A poster that hangs on a wall outside the room goes a long way toward explaining the rigorous attention to sterility It depicts various sources and sizes of dust particles: For example, every minute, a cotton jogging suit that is stationary gives off 40 particles with a diameter of more than 5 microns; the same suit in motion stirs up 818.
“We don’t want to risk that dust gets into the movement,” the tour guide said.
A commitment to cleanliness is not the only thing that sets Omega’s futuristic factory apart. The high-tech assembly line developed for Omega by its parent company, the Swatch Group, has what appears to be a traditional conveyor belt shuttling carriages containing watch parts around the room, from one station to another.
Unlike assembly lines of yore, however, Omega’s 9300 line relies on RFID, or radio frequency identification, tags embedded in each movement to lend the process a degree of precision, speed and data storage potential that previous generations of watchmakers could never have imagined.
The tags know, for instance, which stations a movement has passed through, whether it has been oiled, and if the measurements between its wheels fall within certain exacting tolerances.
Oiling and measuring are performed robotically, but the voilà moment, when a bridge is mounted on the balance wheel and the movement begins to pulse like a heart, is executed by human hands — in this case, those of a young woman with several tattoos, a silver stud piercing above her lip, and a red leather bracelet that says “Camden Town.”
Lest the use of robots suggest that she and her 30-some colleagues are in danger of being made redundant, Omega’s president, Stephen Urquhart, emphasized that “automation is used to support the human being only in repetitive tasks.”

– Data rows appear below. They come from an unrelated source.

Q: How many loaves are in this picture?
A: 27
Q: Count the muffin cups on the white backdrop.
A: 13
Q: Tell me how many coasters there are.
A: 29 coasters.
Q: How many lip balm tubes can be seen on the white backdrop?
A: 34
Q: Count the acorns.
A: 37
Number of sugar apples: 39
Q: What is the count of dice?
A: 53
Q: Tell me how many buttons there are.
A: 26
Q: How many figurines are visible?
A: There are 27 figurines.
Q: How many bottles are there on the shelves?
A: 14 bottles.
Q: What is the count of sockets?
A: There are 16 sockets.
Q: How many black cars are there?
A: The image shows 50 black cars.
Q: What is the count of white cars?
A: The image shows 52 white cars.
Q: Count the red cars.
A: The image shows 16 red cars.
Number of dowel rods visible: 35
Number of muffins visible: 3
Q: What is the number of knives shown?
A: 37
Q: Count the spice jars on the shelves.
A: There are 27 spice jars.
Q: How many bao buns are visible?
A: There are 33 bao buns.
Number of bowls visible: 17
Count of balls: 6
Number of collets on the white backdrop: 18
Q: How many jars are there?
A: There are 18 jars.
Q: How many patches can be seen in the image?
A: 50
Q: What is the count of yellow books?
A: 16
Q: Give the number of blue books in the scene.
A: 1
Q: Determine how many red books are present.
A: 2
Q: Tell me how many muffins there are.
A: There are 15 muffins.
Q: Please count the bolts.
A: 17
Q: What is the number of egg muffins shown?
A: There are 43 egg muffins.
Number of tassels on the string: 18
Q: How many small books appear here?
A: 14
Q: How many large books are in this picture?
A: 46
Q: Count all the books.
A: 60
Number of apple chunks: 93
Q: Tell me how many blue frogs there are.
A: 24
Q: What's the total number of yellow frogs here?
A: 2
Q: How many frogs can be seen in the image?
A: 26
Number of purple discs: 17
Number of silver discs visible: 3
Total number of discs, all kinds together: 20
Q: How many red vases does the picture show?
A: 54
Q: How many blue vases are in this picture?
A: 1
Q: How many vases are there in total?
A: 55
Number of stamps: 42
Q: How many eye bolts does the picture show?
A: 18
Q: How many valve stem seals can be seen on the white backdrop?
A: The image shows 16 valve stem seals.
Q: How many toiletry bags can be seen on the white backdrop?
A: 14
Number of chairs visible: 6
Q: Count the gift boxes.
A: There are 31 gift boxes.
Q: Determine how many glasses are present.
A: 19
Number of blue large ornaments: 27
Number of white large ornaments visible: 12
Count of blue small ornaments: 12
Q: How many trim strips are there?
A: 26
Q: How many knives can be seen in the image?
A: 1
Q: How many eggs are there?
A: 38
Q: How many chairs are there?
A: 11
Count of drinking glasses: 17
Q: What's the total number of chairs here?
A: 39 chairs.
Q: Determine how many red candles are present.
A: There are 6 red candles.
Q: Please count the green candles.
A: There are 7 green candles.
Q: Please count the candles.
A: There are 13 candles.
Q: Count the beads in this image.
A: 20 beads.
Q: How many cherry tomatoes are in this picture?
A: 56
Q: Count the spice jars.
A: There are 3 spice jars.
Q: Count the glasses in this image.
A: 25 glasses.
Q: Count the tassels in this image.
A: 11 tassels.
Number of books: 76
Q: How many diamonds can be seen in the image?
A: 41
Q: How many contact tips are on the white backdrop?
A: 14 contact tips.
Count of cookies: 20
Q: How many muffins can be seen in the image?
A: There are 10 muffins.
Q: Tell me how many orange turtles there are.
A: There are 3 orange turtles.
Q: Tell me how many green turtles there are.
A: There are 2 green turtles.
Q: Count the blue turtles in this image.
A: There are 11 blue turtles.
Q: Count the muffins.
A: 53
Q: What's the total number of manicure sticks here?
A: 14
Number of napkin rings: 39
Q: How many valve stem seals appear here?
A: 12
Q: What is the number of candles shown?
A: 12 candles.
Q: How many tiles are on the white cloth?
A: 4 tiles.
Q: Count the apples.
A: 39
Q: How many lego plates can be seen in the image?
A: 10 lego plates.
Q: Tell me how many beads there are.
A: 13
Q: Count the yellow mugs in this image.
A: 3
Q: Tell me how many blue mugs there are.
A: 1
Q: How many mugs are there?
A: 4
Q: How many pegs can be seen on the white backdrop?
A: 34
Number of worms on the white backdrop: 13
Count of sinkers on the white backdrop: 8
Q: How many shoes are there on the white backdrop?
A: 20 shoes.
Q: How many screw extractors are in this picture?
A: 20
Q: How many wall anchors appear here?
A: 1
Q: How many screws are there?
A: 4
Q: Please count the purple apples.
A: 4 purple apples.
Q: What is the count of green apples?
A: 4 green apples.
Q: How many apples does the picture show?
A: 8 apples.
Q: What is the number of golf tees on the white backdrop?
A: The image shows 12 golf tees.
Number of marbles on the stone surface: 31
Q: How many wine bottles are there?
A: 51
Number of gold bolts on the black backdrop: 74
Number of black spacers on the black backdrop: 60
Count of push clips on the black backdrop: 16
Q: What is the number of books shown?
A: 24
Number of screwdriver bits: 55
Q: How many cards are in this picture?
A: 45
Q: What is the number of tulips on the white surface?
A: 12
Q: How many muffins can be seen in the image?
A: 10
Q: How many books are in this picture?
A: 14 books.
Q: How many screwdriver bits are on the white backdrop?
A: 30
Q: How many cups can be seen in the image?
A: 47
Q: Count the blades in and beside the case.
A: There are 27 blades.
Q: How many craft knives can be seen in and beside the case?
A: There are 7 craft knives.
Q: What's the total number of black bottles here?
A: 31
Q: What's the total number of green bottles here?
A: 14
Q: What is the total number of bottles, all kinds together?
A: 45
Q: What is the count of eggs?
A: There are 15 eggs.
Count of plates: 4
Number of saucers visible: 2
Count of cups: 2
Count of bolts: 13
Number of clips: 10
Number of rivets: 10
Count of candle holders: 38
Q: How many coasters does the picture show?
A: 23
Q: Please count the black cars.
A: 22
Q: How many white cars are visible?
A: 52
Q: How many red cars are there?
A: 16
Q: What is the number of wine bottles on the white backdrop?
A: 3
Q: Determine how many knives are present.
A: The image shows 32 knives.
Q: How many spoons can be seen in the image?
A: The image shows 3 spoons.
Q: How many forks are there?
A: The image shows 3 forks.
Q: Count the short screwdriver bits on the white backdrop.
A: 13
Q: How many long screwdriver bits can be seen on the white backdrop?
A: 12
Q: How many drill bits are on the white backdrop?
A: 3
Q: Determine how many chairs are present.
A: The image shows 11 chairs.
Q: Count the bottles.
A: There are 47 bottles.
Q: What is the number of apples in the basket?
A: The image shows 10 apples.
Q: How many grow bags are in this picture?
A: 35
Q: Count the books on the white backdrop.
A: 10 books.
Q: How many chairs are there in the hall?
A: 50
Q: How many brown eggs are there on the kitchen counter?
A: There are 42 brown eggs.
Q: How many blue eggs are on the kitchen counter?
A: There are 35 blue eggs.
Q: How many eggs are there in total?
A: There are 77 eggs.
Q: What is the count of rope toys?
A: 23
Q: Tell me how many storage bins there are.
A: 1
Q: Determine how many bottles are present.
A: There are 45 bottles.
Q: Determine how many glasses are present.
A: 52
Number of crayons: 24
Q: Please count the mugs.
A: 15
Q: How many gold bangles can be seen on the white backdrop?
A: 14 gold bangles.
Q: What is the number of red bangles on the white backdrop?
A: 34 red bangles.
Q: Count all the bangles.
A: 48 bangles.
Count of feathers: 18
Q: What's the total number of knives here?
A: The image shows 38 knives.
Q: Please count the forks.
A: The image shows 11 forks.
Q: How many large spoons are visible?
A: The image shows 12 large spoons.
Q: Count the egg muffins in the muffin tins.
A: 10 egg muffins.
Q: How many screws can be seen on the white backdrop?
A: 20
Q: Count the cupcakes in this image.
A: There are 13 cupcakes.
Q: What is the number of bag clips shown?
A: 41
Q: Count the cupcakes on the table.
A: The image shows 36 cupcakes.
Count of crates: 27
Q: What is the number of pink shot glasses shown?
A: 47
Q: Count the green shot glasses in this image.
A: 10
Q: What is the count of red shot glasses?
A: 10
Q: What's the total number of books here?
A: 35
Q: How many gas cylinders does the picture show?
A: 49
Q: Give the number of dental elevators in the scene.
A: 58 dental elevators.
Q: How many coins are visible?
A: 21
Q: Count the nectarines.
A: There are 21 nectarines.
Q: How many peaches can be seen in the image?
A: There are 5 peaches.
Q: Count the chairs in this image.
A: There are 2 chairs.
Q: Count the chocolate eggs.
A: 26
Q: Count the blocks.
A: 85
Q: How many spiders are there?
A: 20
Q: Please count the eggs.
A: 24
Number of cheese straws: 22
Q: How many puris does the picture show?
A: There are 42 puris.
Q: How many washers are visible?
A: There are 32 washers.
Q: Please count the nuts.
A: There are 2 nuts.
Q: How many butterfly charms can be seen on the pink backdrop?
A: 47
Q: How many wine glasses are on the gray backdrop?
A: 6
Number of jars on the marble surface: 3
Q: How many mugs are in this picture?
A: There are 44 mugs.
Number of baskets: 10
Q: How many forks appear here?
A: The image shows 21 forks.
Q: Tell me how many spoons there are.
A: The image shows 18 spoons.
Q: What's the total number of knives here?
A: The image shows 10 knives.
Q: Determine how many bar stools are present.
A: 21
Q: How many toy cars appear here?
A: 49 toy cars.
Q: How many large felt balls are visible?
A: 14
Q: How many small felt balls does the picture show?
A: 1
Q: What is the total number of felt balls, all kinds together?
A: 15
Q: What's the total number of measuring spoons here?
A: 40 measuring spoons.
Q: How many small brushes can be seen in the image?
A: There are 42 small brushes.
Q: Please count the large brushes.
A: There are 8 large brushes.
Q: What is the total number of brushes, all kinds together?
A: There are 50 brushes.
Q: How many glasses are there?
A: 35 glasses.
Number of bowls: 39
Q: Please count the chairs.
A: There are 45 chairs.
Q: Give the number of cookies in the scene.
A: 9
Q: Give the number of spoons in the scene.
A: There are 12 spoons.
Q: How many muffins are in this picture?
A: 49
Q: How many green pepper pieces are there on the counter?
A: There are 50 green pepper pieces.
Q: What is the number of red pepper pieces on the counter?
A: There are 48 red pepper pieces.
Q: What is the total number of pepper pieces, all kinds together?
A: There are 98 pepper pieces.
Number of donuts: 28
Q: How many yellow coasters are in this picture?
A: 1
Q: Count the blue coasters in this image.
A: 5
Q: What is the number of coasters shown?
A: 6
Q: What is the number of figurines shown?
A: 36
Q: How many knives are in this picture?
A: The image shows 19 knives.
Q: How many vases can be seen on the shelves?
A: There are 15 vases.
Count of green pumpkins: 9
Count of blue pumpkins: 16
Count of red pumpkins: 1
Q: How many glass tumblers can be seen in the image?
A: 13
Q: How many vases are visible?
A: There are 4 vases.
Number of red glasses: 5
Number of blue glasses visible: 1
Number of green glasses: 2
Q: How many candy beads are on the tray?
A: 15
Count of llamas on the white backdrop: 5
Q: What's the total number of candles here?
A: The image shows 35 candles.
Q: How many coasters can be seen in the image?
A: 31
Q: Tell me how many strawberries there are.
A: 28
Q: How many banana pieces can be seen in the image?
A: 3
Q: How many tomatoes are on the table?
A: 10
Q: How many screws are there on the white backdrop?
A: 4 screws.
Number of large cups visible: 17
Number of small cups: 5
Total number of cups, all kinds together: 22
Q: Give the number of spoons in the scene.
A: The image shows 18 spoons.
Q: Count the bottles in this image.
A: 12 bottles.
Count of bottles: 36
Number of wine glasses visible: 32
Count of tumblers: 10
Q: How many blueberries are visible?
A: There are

“In fact, all complex assembly is done by hand,” Mr. Urquhart said in an e-mail, two days after the close of the 2012 Olympics, where Omega was the official timekeeper.
“Some operations performed by robots are also checked, one by one, by highly skilled operators,” he added.
The critical presence of human beings in no way diminishes the degree to which Swiss watch manufacturers have embraced technology. While extremely complicated, one-of-a-kind timepieces are still made by a single watchmaker sitting at an old-fashioned bench, and often working on the model from start to finish, those produced in significant quantities are the products of highly industrialized environments that belie the timepieces’ classic styling.
“Technology has almost completely taken over the industry,” said Ron DeCorte, a master watchmaker and technical writer living in Toledo, Ohio, who apprenticed in Switzerland under the watchmaking luminaries Philippe Dufour and Derek Pratt. “It has already replaced hand skills. What used to take a watchmaker 10 hours to produce now takes 10 minutes.”
The time savings are chiefly due to the ubiquity of computer-aided design, or CAD, software and computer numerical control, or CNC, machines. Obtained from manufacturers in Switzerland, Germany and to a lesser degree Japan, the expensive, state-of-the-art machines have replaced the manually operated equipment that dominated the industry until the 1970s.
“CNC is simply a very broad generic term covering a host of very different machines, with diverse functions,” said Richard Mille, founder of the Swiss luxury brand of the same name. “Some just grind sapphire glass, as used in the case of my RM 056, for instance. Others can create complex engraving. Another is specialized for base plate manufacturing. In fact, you could say that every machine used today in Swiss manufacturing is a CNC machine.”